Man Overboard is the fourth solo album released in 1980 by Bob Welch, former guitarist and singer with rock band Fleetwood Mac.  It was reissued as a 2-for-1 CD (the first half being the songs from The Other One) by Edsel Records in 1998. Although it is not currently in print, it was made available for download on iTunes in 2008.

Track listing
All songs written by Bob Welch except where noted.

 "Man Overboard" (Welch, John Carter) – 4:43 
 "Justine" – 4:09
 "Nightmare" (Welch, Carter) – 3:24 
 "B666" – 5:17
 "Don't Rush the Good Things" (Neil Gammack) – 3:40
 "The Girl Can't Stop" – 3:14
 "Jealous" – 2:32
 "Fate Decides" – 3:02
 "Reason" – 2:43
 "Those Days Are Gone" – 2:50

Personnel

Musicians
 Bob Welch – vocals, guitar
 Alan Bran – bass guitar
 David Adelstein – keyboards, synthesizer
 Alvin Taylor – drums
 Randy Meisner – vocals (tracks 8–9)

^^^^^^^^

PROMPT 1: List each musician named in the Man Overboard page, along with the parts each one plays.
PROMPT 2: Write a continuation of the Man Overboard page, starting right after its final line.

GIVEN INFORMATION:
^^^^^^^^

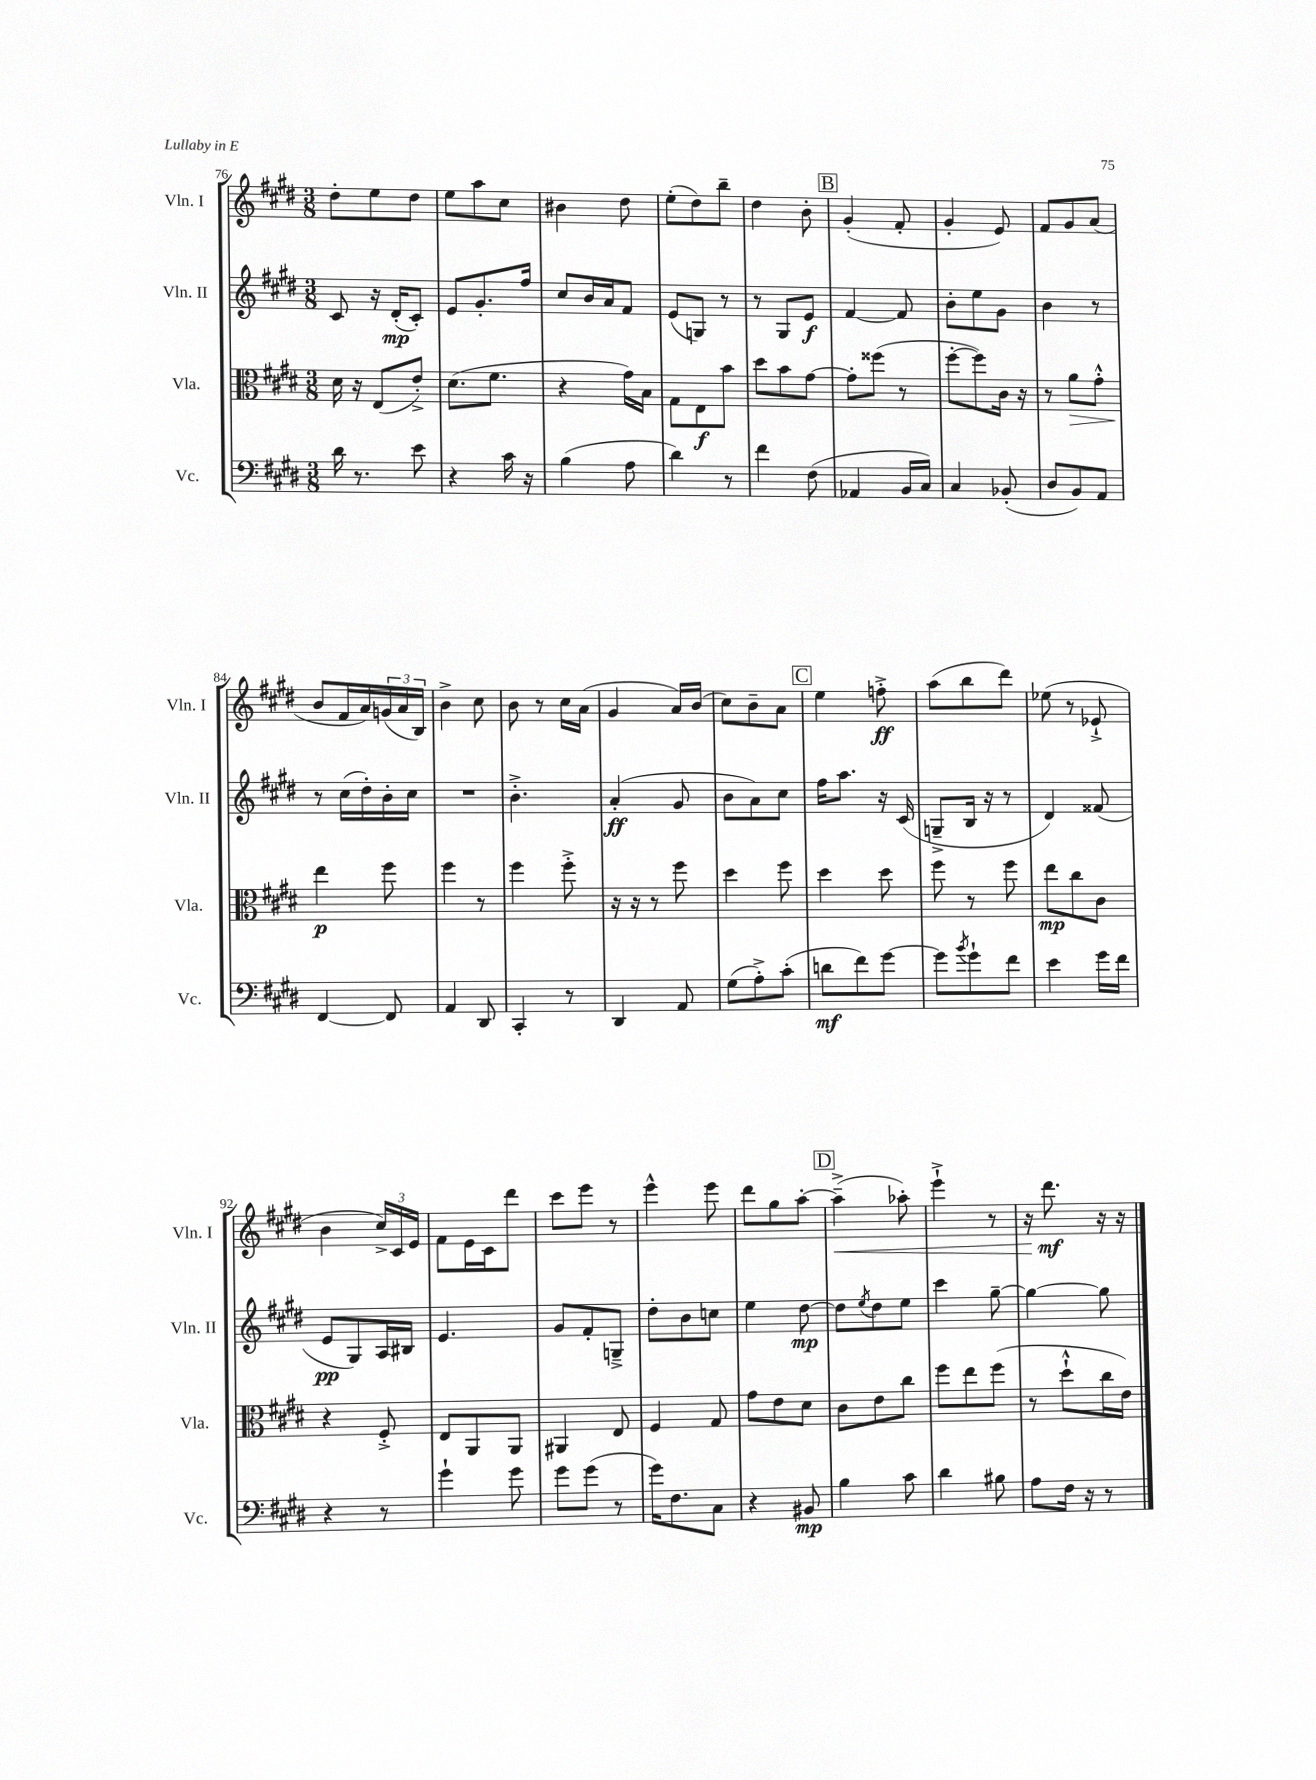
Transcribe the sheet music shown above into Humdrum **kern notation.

^^^^^^^^

EXPECTED ANSWER 1:
Bob Welch: vocals, guitar
Alan Bran: bass guitar
David Adelstein: keyboards, synthesizer
Alvin Taylor: drums
Randy Meisner: vocals (tracks 8–9)

EXPECTED ANSWER 2:
 Norton Buffalo – harmonica (track 5)
 Marty Jourard – keyboards (track 1), saxophone (track 6)
 Todd Sharp – guitar (track 3)
 Venetta Fields – vocals (tracks 6, 8)
 Paulette Brown – vocals (tracks 6, 8)
 Don Francisco – vocals (tracks 1–2, 6–10)
 Bunny Hill – vocals (track 8)
 Wendy Waldman – vocals (tracks 8–9)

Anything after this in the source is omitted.